Rice is sold at room temperature, and the humanitarian crisis in Myanmar’s Rakhine state is deepening, the UN said.

To hear international relief officials tell it, the mostly Muslim Rohingya fleeing Myanmar into Bangladesh are settling into a paradise. But questions are being raised about conditions on the Rohingya-majority island of Ranong as it struggles to cope with all the newcomers.

“I am surprised by the images from the hills of the Rohingya refugees on the beaches,” said Cpt.
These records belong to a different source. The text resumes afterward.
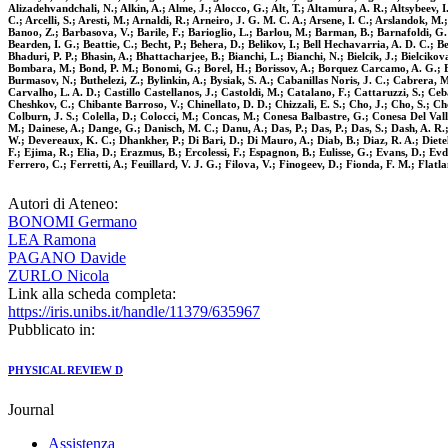
Alizadehvandchali, N.; Alkin, A.; Alme, J.; Alocco, G.; Alt, T.; Altamura, A. R.; Altsybeev,
C.; Arcelli, S.; Aresti, M.; Arnaldi, R.; Arneiro, J. G. M. C. A.; Arsene, I. C.; Arslandok, M
Banoo, Z.; Barbasova, V.; Barile, F.; Barioglio, L.; Barlou, M.; Barman, B.; Barnafoldi, G. G
Bearden, I. G.; Beattie, C.; Becht, P.; Behera, D.; Belikov, I.; Bell Hechavarria, A. D. C.; B
Bhaduri, P. P.; Bhasin, A.; Bhattacharjee, B.; Bianchi, L.; Bianchi, N.; Bielcik, J.; Bielcikov
Bombara, M.; Bond, P. M.; Bonomi, G.; Borel, H.; Borissov, A.; Borquez Carcamo, A. G.; Bos
Burmasov, N.; Buthelezi, Z.; Bylinkin, A.; Bysiak, S. A.; Cabanillas Noris, J. C.; Cabrera,
Carvalho, L. A. D.; Castillo Castellanos, J.; Castoldi, M.; Catalano, F.; Cattaruzzi, S.; 
Cheshkov, C.; Chibante Barroso, V.; Chinellato, D. D.; Chizzali, E. S.; Cho, J.; Cho, S.; C
Colburn, J. S.; Colella, D.; Colocci, M.; Concas, M.; Conesa Balbastre, G.; Conesa Del Vall
M.; Dainese, A.; Dange, G.; Danisch, M. C.; Danu, A.; Das, P.; Das, P.; Das, S.; Dash, A. R
W.; Devereaux, K. C.; Dhankher, P.; Di Bari, D.; Di Mauro, A.; Diab, B.; Diaz, R. A.; Dietel,
F.; Ejima, R.; Elia, D.; Erazmus, B.; Ercolessi, F.; Espagnon, B.; Eulisse, G.; Evans, D.; Evd
Ferrero, C.; Ferretti, A.; Feuillard, V. J. G.; Filova, V.; Finogeev, D.; Fionda, F. M.; Flatlan
Autori di Ateneo:
BONOMI Germano
LEA Ramona
PAGANO Davide
ZURLO Nicola
Link alla scheda completa:
https://iris.unibs.it/handle/11379/635967
Pubblicato in:
PHYSICAL REVIEW D
Journal
Assistenza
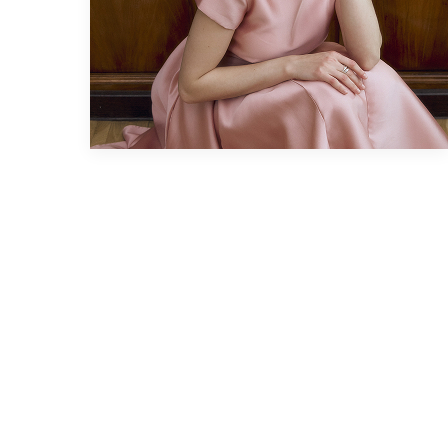
4
168-170
108
90
114
Забронировать в магазине
РЮКИ ИЗ РАЙОНА И ШЕРСТИ
0 990 ₽
15 700 ₽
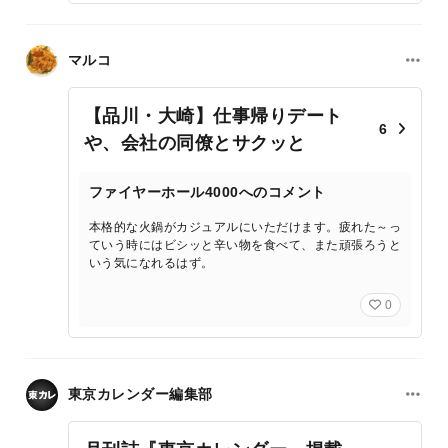
マルコ
【品川・大崎】仕事帰りデート
6
や、会社の同僚とサクッと
ファイヤーホール4000へのコメント
本格的な火鍋がカジュアルにいただけます。疲れた～っ
ていう時にはビシッと辛い物を食べて、また頑張ろうと
いう気になれるはず。
0
東京カレンダー編集部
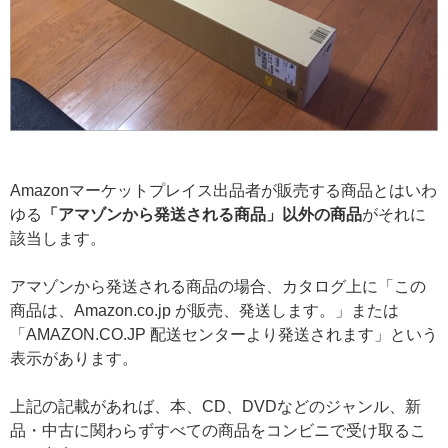
Amazonマーケットプレイス出品者が販売する商品とはいわ
ゆる
「アマゾンから発送される商品」以外の商品
がそれに
該当します。
アマゾンから発送される商品の場合、カタログ上に「この
商品は、Amazon.co.jp が販売、発送します。」または
「AMAZON.CO.JP 配送センターより発送されます」という
表示があります。
上記の記載があれば、本、CD、DVDなどのジャンル、新
品・中古に関わらずすべての商品をコンビニで受け取るこ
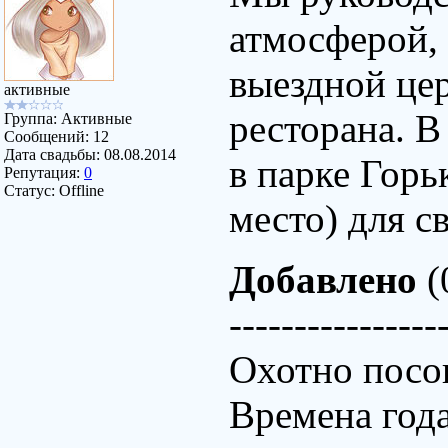
атмосферой,
выездной цер
активные
ресторана. В
Группа: Активные
Сообщений:
12
Дата свадьбы:
08.08.2014
в парке Горь
Репутация:
0
Статус:
Offline
место) для с
Добавлено
(
----------------
Охотно посо
Времена года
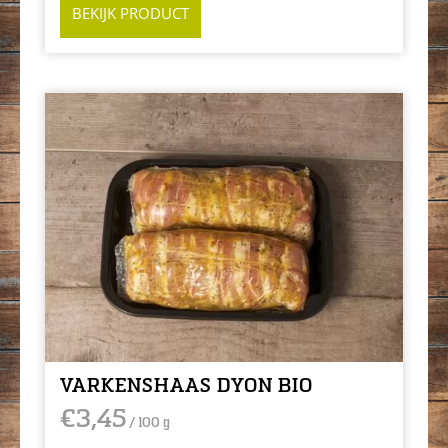
BEKIJK PRODUCT
VARKENSHAAS DYON BIO
€
3,45
/ 100 g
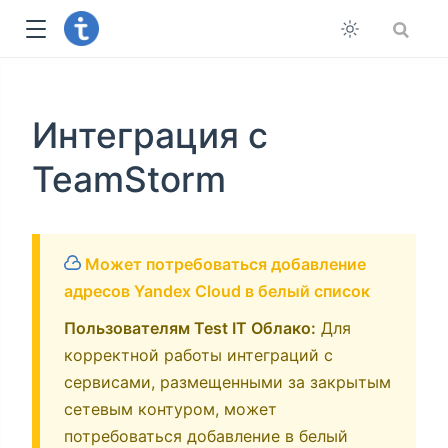
Интеграция с
TeamStorm
Может потребоваться добавление
адресов Yandex Cloud в белый список
Пользователям Test IT Облако:
Для
корректной работы интеграций с
сервисами, размещенными за закрытым
сетевым контуром, может
потребоваться добавление в белый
Seertuin Khiang, a Chinese Red Cross official in Bangladesh, who once worked at a Buddhist monastery on Ranong and inspected the refugee camps at sea. “I think they will suffer more than the residents of the village.”

The Red Cross warned of “serious problems” in providing access to life-saving services to the new arrivals. “Limited resources, including the severe scarcity of medicines, essential supplies and infrastructure, challenge the agencies’ ability to respond to the needs of this expanding population,” it said.

With 500,000 Rohingya refugees registered in refugee camps, a “significant, established infrastructure” to assist them was already in place, it said. But an unnamed senior Red Cross officer told Associated Press a camp of thousands of tents on Ranong had no toilets, schools or roads. Other trucks carrying supplies have been delayed by customs procedures.